— WORK INSTRUCTIONS —
Please return all lines of the data below containing the string "pour".

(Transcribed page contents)
* * * *
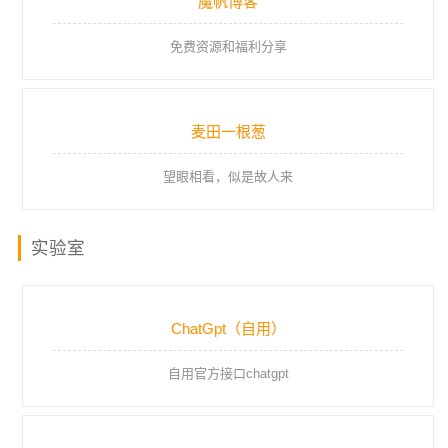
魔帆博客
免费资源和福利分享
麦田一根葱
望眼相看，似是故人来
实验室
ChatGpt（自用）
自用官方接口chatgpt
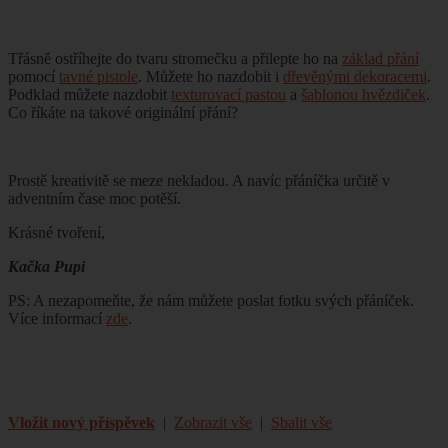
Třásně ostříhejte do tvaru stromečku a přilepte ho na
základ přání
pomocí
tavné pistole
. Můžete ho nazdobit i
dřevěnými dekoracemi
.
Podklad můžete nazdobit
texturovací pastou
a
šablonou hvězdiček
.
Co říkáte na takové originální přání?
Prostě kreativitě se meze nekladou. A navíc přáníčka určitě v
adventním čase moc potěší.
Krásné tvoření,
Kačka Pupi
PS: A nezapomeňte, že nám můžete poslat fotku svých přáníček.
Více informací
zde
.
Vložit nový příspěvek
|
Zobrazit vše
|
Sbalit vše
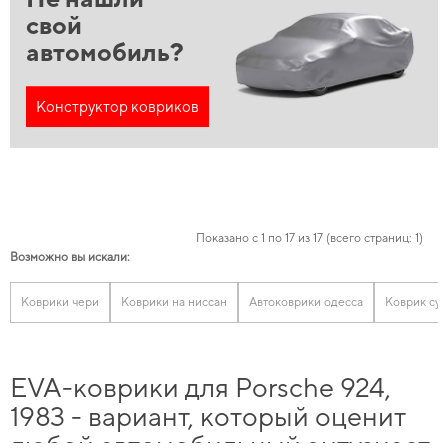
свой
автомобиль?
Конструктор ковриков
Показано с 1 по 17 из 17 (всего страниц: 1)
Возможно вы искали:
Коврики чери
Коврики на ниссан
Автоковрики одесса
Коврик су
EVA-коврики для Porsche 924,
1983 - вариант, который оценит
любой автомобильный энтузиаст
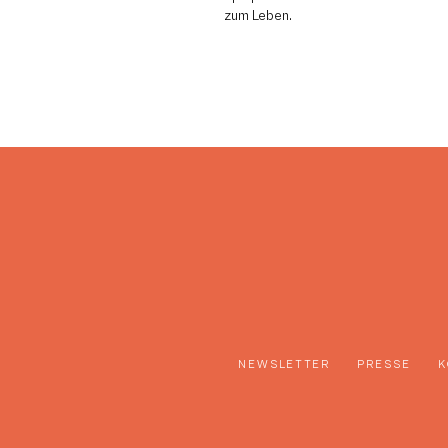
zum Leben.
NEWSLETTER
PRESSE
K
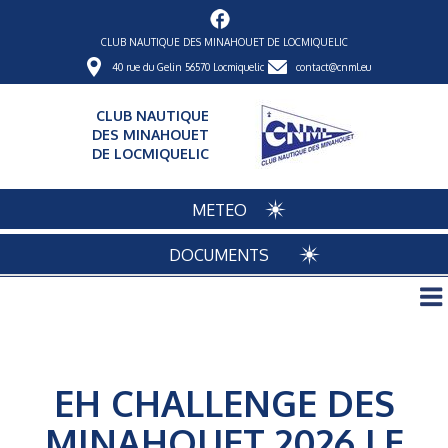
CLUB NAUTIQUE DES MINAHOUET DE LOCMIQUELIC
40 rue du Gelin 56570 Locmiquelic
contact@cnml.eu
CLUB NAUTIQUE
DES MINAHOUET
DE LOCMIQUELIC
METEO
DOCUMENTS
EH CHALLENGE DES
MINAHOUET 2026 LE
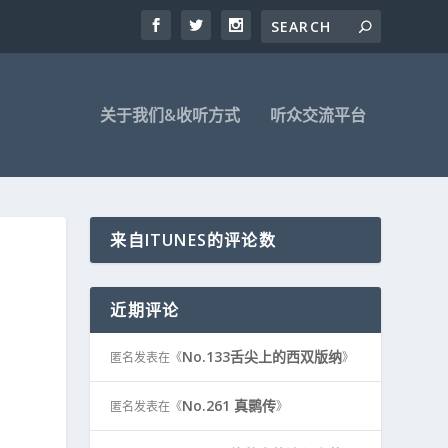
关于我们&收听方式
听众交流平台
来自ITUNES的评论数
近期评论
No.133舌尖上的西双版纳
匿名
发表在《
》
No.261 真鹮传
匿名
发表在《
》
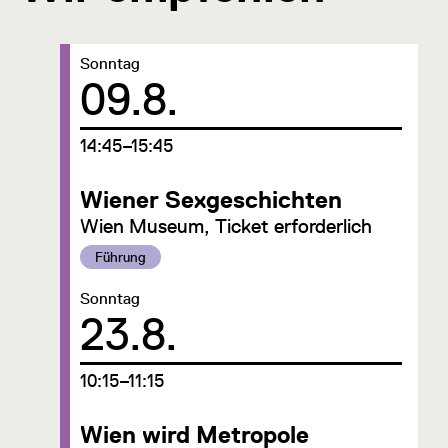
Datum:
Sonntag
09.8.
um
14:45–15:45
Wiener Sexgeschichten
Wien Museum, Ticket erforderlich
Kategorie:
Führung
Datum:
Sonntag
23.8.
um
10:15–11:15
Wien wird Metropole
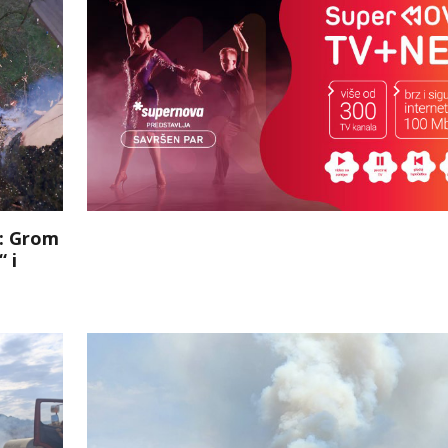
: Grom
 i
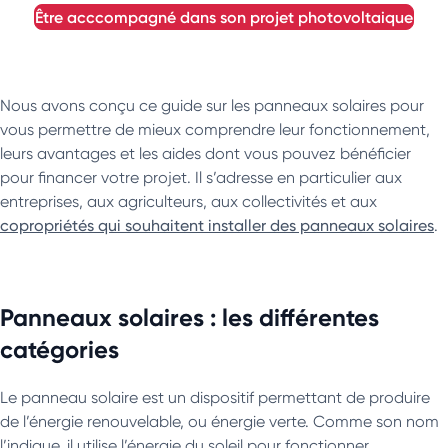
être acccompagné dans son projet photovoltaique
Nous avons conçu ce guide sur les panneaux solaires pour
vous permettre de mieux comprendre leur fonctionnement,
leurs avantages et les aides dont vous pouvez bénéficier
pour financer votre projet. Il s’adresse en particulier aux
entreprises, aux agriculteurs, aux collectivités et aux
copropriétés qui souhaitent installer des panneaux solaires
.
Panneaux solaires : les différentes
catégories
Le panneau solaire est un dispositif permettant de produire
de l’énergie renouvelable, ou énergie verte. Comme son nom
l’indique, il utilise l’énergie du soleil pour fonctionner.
* * * *
— ANSWER FOR THIS EXERCISE —
Nous avons conçu ce guide sur les panneaux solaires pour
pour financer votre projet. Il s’adresse en particulier aux
l’indique, il utilise l’énergie du soleil pour fonctionner.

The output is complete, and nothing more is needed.